Pick out every line of the records below that contains the word "Niger" and copy each of those lines.

### Supplied material
-*-
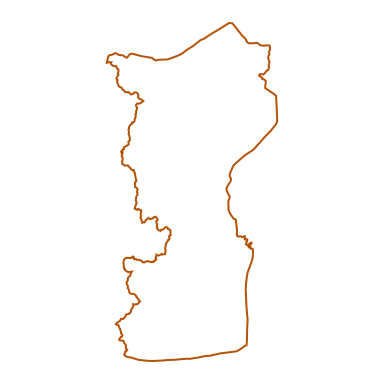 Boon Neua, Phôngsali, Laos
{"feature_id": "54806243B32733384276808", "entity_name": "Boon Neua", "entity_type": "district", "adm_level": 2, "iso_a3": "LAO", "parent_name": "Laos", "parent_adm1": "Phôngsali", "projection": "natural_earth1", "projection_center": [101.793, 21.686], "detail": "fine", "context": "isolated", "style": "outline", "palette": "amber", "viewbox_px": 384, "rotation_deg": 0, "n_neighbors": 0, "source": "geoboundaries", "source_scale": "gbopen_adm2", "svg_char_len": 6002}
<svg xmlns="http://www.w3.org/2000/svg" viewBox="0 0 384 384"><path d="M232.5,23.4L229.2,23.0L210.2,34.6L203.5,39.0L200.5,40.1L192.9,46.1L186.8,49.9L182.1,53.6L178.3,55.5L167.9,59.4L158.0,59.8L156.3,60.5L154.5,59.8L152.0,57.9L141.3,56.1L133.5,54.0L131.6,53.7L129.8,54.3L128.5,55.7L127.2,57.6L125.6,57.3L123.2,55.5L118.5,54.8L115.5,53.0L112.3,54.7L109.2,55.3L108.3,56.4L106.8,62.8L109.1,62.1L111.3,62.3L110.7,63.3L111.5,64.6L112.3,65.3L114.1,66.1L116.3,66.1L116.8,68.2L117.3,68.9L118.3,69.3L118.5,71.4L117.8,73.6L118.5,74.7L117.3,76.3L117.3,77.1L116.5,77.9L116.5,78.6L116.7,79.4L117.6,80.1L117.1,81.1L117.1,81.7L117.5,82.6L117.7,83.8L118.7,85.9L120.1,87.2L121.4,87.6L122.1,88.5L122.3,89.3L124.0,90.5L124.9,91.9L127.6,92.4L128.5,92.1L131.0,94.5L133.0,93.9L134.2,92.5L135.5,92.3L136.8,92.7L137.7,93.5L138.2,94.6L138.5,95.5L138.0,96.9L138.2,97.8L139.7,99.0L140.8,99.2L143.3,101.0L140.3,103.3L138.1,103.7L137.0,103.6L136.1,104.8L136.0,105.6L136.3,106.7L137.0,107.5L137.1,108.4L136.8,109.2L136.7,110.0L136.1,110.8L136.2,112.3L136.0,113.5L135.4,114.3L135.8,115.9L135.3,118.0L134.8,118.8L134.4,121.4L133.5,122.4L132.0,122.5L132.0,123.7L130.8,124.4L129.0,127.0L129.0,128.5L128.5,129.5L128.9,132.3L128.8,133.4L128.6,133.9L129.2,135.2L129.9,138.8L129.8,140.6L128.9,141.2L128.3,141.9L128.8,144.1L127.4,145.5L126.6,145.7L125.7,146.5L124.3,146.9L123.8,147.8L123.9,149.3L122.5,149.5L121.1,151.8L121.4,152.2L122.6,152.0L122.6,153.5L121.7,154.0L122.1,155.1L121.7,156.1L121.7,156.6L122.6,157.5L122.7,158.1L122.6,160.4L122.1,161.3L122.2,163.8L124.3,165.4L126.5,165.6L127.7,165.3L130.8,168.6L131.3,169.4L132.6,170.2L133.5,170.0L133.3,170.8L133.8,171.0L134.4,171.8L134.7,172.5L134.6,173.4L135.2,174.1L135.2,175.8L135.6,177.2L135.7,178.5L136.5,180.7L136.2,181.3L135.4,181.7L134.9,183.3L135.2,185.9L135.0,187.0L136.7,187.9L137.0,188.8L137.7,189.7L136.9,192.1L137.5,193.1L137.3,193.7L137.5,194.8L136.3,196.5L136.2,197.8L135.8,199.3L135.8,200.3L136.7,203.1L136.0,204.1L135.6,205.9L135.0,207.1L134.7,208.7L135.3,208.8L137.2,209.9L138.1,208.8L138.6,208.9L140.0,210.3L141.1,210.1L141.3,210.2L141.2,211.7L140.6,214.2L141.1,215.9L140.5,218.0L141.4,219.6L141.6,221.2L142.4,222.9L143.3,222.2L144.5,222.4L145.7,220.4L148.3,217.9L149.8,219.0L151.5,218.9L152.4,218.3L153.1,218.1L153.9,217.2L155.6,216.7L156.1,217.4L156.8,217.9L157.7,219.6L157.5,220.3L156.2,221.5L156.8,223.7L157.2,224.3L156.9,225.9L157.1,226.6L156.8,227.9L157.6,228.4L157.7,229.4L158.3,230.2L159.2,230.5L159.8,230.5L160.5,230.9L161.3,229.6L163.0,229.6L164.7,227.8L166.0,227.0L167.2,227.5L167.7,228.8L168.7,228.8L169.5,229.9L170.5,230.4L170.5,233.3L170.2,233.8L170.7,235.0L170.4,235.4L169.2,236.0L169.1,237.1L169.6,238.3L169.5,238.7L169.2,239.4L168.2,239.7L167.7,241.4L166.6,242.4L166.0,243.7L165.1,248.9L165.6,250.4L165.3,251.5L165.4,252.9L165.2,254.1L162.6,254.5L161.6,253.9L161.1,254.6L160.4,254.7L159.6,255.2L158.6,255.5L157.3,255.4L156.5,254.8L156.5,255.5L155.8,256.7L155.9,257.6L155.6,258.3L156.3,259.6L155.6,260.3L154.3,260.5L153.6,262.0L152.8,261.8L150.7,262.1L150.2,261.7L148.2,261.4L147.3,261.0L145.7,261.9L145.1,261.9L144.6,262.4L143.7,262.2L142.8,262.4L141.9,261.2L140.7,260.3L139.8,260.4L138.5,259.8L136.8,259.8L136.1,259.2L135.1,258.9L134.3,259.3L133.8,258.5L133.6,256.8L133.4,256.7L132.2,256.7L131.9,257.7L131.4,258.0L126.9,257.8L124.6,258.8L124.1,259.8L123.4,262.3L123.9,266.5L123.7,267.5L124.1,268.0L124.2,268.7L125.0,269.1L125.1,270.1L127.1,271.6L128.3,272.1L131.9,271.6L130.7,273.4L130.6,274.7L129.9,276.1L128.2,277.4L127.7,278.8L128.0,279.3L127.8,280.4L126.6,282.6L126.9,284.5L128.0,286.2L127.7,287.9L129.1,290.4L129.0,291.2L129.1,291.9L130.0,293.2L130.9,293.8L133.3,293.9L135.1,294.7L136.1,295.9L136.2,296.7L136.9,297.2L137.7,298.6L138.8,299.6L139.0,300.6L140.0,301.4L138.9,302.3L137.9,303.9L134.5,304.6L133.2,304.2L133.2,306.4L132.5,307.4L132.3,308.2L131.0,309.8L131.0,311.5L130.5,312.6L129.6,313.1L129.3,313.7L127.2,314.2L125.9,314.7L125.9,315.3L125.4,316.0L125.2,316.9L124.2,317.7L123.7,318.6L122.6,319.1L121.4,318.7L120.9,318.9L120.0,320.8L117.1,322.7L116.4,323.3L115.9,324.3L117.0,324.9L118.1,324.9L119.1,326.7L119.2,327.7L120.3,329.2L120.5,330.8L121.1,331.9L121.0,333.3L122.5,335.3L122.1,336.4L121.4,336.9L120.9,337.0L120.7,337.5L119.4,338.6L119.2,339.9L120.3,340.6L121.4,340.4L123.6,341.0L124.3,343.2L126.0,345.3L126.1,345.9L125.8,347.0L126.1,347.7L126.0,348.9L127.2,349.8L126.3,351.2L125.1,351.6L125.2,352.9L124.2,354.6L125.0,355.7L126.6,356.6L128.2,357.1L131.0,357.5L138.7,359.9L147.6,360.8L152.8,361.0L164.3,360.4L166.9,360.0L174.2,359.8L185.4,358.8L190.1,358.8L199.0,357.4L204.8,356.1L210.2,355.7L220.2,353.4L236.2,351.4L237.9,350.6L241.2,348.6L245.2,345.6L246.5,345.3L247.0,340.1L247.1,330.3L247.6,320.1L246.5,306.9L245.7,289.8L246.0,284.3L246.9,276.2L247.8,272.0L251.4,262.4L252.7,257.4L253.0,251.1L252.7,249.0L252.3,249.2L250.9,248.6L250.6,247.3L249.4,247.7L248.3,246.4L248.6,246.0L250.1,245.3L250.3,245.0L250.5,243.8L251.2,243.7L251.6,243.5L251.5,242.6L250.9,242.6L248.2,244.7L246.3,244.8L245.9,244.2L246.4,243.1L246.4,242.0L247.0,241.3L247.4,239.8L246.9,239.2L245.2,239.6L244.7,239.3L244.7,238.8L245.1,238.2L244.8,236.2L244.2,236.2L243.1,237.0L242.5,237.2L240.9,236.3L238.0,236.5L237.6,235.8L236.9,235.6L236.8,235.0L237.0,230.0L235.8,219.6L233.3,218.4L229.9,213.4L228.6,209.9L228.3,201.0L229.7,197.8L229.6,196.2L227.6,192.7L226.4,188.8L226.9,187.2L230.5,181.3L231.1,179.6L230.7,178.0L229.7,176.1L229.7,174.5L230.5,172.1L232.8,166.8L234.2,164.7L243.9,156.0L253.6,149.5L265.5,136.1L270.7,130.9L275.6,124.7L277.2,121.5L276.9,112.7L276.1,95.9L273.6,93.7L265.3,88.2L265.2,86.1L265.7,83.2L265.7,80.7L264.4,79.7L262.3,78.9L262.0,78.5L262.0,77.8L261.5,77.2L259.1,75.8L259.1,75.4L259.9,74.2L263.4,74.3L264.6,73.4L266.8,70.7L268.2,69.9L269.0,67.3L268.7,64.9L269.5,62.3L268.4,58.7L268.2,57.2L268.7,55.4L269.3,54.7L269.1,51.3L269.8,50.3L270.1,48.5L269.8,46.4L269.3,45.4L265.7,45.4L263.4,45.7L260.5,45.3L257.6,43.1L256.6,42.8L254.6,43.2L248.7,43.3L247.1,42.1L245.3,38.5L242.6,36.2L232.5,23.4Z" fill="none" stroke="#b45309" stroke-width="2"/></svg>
-*-
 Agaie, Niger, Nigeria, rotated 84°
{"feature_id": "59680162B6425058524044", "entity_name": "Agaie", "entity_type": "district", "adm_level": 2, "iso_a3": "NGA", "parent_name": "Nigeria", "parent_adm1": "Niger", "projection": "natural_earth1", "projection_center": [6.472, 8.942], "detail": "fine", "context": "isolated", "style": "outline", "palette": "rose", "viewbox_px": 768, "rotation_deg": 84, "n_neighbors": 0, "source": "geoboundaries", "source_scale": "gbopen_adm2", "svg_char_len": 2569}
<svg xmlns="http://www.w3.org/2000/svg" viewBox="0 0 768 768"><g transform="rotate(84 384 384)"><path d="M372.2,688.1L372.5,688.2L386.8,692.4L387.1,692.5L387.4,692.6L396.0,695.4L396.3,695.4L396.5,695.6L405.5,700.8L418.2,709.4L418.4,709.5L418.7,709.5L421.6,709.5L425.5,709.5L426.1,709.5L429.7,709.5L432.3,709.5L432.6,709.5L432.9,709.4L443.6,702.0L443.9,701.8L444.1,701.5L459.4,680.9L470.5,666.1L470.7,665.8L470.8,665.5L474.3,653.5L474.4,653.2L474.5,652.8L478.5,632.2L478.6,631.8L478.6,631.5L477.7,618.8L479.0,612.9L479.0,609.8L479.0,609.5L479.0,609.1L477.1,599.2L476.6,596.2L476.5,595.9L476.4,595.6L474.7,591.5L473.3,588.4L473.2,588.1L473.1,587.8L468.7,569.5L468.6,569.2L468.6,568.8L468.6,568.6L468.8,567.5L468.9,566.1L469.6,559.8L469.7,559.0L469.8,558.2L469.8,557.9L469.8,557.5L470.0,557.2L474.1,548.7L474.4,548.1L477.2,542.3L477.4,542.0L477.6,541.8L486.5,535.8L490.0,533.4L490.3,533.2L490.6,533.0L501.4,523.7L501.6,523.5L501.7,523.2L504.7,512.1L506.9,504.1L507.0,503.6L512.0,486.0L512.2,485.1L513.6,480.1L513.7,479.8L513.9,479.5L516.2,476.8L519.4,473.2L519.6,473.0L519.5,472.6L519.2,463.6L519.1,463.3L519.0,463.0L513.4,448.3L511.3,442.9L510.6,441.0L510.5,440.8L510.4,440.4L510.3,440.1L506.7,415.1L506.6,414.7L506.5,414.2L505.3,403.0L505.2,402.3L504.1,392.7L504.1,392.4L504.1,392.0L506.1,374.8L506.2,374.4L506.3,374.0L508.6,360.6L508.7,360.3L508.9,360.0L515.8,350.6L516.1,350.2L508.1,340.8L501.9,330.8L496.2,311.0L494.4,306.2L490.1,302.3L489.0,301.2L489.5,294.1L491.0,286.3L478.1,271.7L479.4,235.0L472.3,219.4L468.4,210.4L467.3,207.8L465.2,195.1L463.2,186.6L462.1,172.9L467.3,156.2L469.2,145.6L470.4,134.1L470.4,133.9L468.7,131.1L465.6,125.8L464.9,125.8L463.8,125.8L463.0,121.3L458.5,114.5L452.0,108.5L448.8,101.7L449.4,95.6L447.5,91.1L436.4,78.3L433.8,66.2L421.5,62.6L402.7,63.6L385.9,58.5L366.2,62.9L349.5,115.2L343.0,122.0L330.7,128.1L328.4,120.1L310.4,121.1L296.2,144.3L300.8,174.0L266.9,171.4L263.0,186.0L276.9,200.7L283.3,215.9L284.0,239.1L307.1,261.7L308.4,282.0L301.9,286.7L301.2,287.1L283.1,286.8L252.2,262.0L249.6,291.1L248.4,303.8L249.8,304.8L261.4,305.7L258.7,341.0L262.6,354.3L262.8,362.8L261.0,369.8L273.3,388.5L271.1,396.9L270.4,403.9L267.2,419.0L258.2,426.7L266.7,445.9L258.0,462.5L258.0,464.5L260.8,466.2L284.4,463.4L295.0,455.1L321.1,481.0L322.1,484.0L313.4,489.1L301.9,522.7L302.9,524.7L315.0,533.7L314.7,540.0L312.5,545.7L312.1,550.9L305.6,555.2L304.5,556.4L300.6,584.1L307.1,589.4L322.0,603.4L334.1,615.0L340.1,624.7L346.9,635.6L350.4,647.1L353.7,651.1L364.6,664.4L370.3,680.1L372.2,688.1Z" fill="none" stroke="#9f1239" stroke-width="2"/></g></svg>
-*-
### Answer to this exercise
 Agaie, Niger, Nigeria, rotated 84°
{"feature_id": "59680162B6425058524044", "entity_name": "Agaie", "entity_type": "district", "adm_level": 2, "iso_a3": "NGA", "parent_name": "Nigeria", "parent_adm1": "Niger", "projection": "natural_earth1", "projection_center": [6.472, 8.942], "detail": "fine", "context": "isolated", "style": "outline", "palette": "rose", "viewbox_px": 768, "rotation_deg": 84, "n_neighbors": 0, "source": "geoboundaries", "source_scale": "gbopen_adm2", "svg_char_len": 2569}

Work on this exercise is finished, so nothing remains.